# Task to complete
Swap "collectors" for "collected by" everywhere it occurs in the records below. Give every line again with nothing else altered.
────────────────
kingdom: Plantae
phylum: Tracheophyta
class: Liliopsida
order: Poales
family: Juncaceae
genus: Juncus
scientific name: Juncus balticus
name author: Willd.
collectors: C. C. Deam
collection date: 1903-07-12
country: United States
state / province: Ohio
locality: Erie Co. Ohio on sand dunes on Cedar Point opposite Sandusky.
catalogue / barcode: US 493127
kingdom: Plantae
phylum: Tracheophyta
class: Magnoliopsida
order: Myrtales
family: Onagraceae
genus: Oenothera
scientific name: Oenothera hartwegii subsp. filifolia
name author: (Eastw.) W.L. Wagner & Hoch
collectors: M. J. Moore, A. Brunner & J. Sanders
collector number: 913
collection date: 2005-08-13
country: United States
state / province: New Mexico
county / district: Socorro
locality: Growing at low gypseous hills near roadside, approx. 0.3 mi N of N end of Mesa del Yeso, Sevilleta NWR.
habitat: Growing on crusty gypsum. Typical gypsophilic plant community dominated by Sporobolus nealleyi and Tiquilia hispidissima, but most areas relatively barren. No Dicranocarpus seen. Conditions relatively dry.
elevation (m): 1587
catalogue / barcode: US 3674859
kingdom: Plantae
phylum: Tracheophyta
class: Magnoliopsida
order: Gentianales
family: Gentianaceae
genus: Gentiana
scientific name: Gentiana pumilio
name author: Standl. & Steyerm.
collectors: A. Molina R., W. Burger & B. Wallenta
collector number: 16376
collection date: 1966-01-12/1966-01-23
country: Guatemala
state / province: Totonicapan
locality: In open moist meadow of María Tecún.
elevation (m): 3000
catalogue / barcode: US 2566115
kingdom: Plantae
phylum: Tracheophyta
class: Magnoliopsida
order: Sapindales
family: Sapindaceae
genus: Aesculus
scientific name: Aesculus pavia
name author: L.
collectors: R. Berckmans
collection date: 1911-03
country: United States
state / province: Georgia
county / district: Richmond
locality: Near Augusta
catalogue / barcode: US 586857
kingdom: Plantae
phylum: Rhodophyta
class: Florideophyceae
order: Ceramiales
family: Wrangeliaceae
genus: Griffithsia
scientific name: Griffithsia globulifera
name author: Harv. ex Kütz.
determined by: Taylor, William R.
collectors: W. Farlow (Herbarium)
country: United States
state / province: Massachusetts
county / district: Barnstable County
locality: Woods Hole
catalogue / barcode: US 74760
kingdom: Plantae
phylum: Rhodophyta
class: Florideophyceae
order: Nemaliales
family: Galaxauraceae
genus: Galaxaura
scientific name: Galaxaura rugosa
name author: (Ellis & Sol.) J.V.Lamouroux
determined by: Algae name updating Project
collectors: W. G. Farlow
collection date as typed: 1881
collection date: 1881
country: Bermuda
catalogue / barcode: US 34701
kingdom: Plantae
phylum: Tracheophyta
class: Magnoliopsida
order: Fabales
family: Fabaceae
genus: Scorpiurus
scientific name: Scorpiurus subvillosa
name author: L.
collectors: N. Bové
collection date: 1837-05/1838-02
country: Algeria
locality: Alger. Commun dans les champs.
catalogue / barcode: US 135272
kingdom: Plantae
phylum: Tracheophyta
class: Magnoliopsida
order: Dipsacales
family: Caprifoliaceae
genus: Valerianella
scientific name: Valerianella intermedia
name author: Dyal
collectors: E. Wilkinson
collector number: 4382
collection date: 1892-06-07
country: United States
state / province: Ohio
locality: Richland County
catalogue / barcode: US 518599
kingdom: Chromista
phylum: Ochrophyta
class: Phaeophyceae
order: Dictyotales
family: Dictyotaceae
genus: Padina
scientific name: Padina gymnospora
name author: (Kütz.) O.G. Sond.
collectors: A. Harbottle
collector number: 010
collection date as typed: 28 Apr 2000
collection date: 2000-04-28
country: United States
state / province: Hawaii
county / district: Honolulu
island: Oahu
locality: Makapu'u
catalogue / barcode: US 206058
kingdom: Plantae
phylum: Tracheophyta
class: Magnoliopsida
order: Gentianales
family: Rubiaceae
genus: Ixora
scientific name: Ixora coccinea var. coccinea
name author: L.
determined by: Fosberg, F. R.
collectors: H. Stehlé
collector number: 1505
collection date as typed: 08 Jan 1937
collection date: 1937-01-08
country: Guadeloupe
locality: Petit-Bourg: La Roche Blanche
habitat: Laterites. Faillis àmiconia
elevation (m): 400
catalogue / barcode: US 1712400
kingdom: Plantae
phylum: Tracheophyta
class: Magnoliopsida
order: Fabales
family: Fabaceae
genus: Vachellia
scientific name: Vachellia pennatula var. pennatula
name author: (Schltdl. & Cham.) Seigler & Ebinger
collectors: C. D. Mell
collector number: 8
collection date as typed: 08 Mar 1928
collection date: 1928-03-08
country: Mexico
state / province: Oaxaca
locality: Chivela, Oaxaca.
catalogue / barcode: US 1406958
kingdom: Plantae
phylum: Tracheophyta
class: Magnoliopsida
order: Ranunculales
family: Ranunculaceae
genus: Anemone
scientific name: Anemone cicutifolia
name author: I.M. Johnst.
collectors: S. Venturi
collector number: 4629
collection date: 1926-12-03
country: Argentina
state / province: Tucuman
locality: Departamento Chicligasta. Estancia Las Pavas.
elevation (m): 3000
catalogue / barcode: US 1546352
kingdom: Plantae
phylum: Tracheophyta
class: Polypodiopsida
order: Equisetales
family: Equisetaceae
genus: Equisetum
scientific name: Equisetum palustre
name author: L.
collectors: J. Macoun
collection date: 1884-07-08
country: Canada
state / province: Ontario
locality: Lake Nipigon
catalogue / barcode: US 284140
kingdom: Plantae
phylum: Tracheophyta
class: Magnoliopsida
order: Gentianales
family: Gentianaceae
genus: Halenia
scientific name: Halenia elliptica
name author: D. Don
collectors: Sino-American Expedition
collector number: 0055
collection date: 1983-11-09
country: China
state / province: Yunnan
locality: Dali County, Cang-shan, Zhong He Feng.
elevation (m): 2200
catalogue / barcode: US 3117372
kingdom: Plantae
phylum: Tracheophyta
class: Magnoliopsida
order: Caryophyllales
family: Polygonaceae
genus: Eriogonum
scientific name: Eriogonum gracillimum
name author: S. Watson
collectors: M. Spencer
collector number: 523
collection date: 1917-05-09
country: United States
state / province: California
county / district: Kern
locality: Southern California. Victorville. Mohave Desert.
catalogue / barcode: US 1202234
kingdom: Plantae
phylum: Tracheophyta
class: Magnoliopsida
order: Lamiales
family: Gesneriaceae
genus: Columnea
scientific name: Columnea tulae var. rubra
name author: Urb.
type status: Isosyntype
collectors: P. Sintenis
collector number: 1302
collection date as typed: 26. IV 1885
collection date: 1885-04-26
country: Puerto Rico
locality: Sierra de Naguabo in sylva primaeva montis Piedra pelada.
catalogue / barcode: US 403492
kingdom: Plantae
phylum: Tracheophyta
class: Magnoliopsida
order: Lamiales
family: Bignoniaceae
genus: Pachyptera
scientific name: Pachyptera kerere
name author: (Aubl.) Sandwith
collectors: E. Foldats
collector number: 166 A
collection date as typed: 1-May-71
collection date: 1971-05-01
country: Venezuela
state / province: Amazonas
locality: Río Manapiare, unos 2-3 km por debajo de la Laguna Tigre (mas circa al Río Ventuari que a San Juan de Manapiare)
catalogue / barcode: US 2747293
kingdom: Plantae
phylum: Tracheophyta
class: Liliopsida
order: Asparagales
────────────────
# Reply to the exercise
kingdom: Plantae
phylum: Tracheophyta
class: Liliopsida
order: Poales
family: Juncaceae
genus: Juncus
scientific name: Juncus balticus
name author: Willd.
collected by: C. C. Deam
collection date: 1903-07-12
country: United States
state / province: Ohio
locality: Erie Co. Ohio on sand dunes on Cedar Point opposite Sandusky.
catalogue / barcode: US 493127
kingdom: Plantae
phylum: Tracheophyta
class: Magnoliopsida
order: Myrtales
family: Onagraceae
genus: Oenothera
scientific name: Oenothera hartwegii subsp. filifolia
name author: (Eastw.) W.L. Wagner & Hoch
collected by: M. J. Moore, A. Brunner & J. Sanders
collector number: 913
collection date: 2005-08-13
country: United States
state / province: New Mexico
county / district: Socorro
locality: Growing at low gypseous hills near roadside, approx. 0.3 mi N of N end of Mesa del Yeso, Sevilleta NWR.
habitat: Growing on crusty gypsum. Typical gypsophilic plant community dominated by Sporobolus nealleyi and Tiquilia hispidissima, but most areas relatively barren. No Dicranocarpus seen. Conditions relatively dry.
elevation (m): 1587
catalogue / barcode: US 3674859
kingdom: Plantae
phylum: Tracheophyta
class: Magnoliopsida
order: Gentianales
family: Gentianaceae
genus: Gentiana
scientific name: Gentiana pumilio
name author: Standl. & Steyerm.
collected by: A. Molina R., W. Burger & B. Wallenta
collector number: 16376
collection date: 1966-01-12/1966-01-23
country: Guatemala
state / province: Totonicapan
locality: In open moist meadow of María Tecún.
elevation (m): 3000
catalogue / barcode: US 2566115
kingdom: Plantae
phylum: Tracheophyta
class: Magnoliopsida
order: Sapindales
family: Sapindaceae
genus: Aesculus
scientific name: Aesculus pavia
name author: L.
collected by: R. Berckmans
collection date: 1911-03
country: United States
state / province: Georgia
county / district: Richmond
locality: Near Augusta
catalogue / barcode: US 586857
kingdom: Plantae
phylum: Rhodophyta
class: Florideophyceae
order: Ceramiales
family: Wrangeliaceae
genus: Griffithsia
scientific name: Griffithsia globulifera
name author: Harv. ex Kütz.
determined by: Taylor, William R.
collected by: W. Farlow (Herbarium)
country: United States
state / province: Massachusetts
county / district: Barnstable County
locality: Woods Hole
catalogue / barcode: US 74760
kingdom: Plantae
phylum: Rhodophyta
class: Florideophyceae
order: Nemaliales
family: Galaxauraceae
genus: Galaxaura
scientific name: Galaxaura rugosa
name author: (Ellis & Sol.) J.V.Lamouroux
determined by: Algae name updating Project
collected by: W. G. Farlow
collection date as typed: 1881
collection date: 1881
country: Bermuda
catalogue / barcode: US 34701
kingdom: Plantae
phylum: Tracheophyta
class: Magnoliopsida
order: Fabales
family: Fabaceae
genus: Scorpiurus
scientific name: Scorpiurus subvillosa
name author: L.
collected by: N. Bové
collection date: 1837-05/1838-02
country: Algeria
locality: Alger. Commun dans les champs.
catalogue / barcode: US 135272
kingdom: Plantae
phylum: Tracheophyta
class: Magnoliopsida
order: Dipsacales
family: Caprifoliaceae
genus: Valerianella
scientific name: Valerianella intermedia
name author: Dyal
collected by: E. Wilkinson
collector number: 4382
collection date: 1892-06-07
country: United States
state / province: Ohio
locality: Richland County
catalogue / barcode: US 518599
kingdom: Chromista
phylum: Ochrophyta
class: Phaeophyceae
order: Dictyotales
family: Dictyotaceae
genus: Padina
scientific name: Padina gymnospora
name author: (Kütz.) O.G. Sond.
collected by: A. Harbottle
collector number: 010
collection date as typed: 28 Apr 2000
collection date: 2000-04-28
country: United States
state / province: Hawaii
county / district: Honolulu
island: Oahu
locality: Makapu'u
catalogue / barcode: US 206058
kingdom: Plantae
phylum: Tracheophyta
class: Magnoliopsida
order: Gentianales
family: Rubiaceae
genus: Ixora
scientific name: Ixora coccinea var. coccinea
name author: L.
determined by: Fosberg, F. R.
collected by: H. Stehlé
collector number: 1505
collection date as typed: 08 Jan 1937
collection date: 1937-01-08
country: Guadeloupe
locality: Petit-Bourg: La Roche Blanche
habitat: Laterites. Faillis àmiconia
elevation (m): 400
catalogue / barcode: US 1712400
kingdom: Plantae
phylum: Tracheophyta
class: Magnoliopsida
order: Fabales
family: Fabaceae
genus: Vachellia
scientific name: Vachellia pennatula var. pennatula
name author: (Schltdl. & Cham.) Seigler & Ebinger
collected by: C. D. Mell
collector number: 8
collection date as typed: 08 Mar 1928
collection date: 1928-03-08
country: Mexico
state / province: Oaxaca
locality: Chivela, Oaxaca.
catalogue / barcode: US 1406958
kingdom: Plantae
phylum: Tracheophyta
class: Magnoliopsida
order: Ranunculales
family: Ranunculaceae
genus: Anemone
scientific name: Anemone cicutifolia
name author: I.M. Johnst.
collected by: S. Venturi
collector number: 4629
collection date: 1926-12-03
country: Argentina
state / province: Tucuman
locality: Departamento Chicligasta. Estancia Las Pavas.
elevation (m): 3000
catalogue / barcode: US 1546352
kingdom: Plantae
phylum: Tracheophyta
class: Polypodiopsida
order: Equisetales
family: Equisetaceae
genus: Equisetum
scientific name: Equisetum palustre
name author: L.
collected by: J. Macoun
collection date: 1884-07-08
country: Canada
state / province: Ontario
locality: Lake Nipigon
catalogue / barcode: US 284140
kingdom: Plantae
phylum: Tracheophyta
class: Magnoliopsida
order: Gentianales
family: Gentianaceae
genus: Halenia
scientific name: Halenia elliptica
name author: D. Don
collected by: Sino-American Expedition
collector number: 0055
collection date: 1983-11-09
country: China
state / province: Yunnan
locality: Dali County, Cang-shan, Zhong He Feng.
elevation (m): 2200
catalogue / barcode: US 3117372
kingdom: Plantae
phylum: Tracheophyta
class: Magnoliopsida
order: Caryophyllales
family: Polygonaceae
genus: Eriogonum
scientific name: Eriogonum gracillimum
name author: S. Watson
collected by: M. Spencer
collector number: 523
collection date: 1917-05-09
country: United States
state / province: California
county / district: Kern
locality: Southern California. Victorville. Mohave Desert.
catalogue / barcode: US 1202234
kingdom: Plantae
phylum: Tracheophyta
class: Magnoliopsida
order: Lamiales
family: Gesneriaceae
genus: Columnea
scientific name: Columnea tulae var. rubra
name author: Urb.
type status: Isosyntype
collected by: P. Sintenis
collector number: 1302
collection date as typed: 26. IV 1885
collection date: 1885-04-26
country: Puerto Rico
locality: Sierra de Naguabo in sylva primaeva montis Piedra pelada.
catalogue / barcode: US 403492
kingdom: Plantae
phylum: Tracheophyta
class: Magnoliopsida
order: Lamiales
family: Bignoniaceae
genus: Pachyptera
scientific name: Pachyptera kerere
name author: (Aubl.) Sandwith
collected by: E. Foldats
collector number: 166 A
collection date as typed: 1-May-71
collection date: 1971-05-01
country: Venezuela
state / province: Amazonas
locality: Río Manapiare, unos 2-3 km por debajo de la Laguna Tigre (mas circa al Río Ventuari que a San Juan de Manapiare)
catalogue / barcode: US 2747293
kingdom: Plantae
phylum: Tracheophyta
class: Liliopsida
order: Asparagales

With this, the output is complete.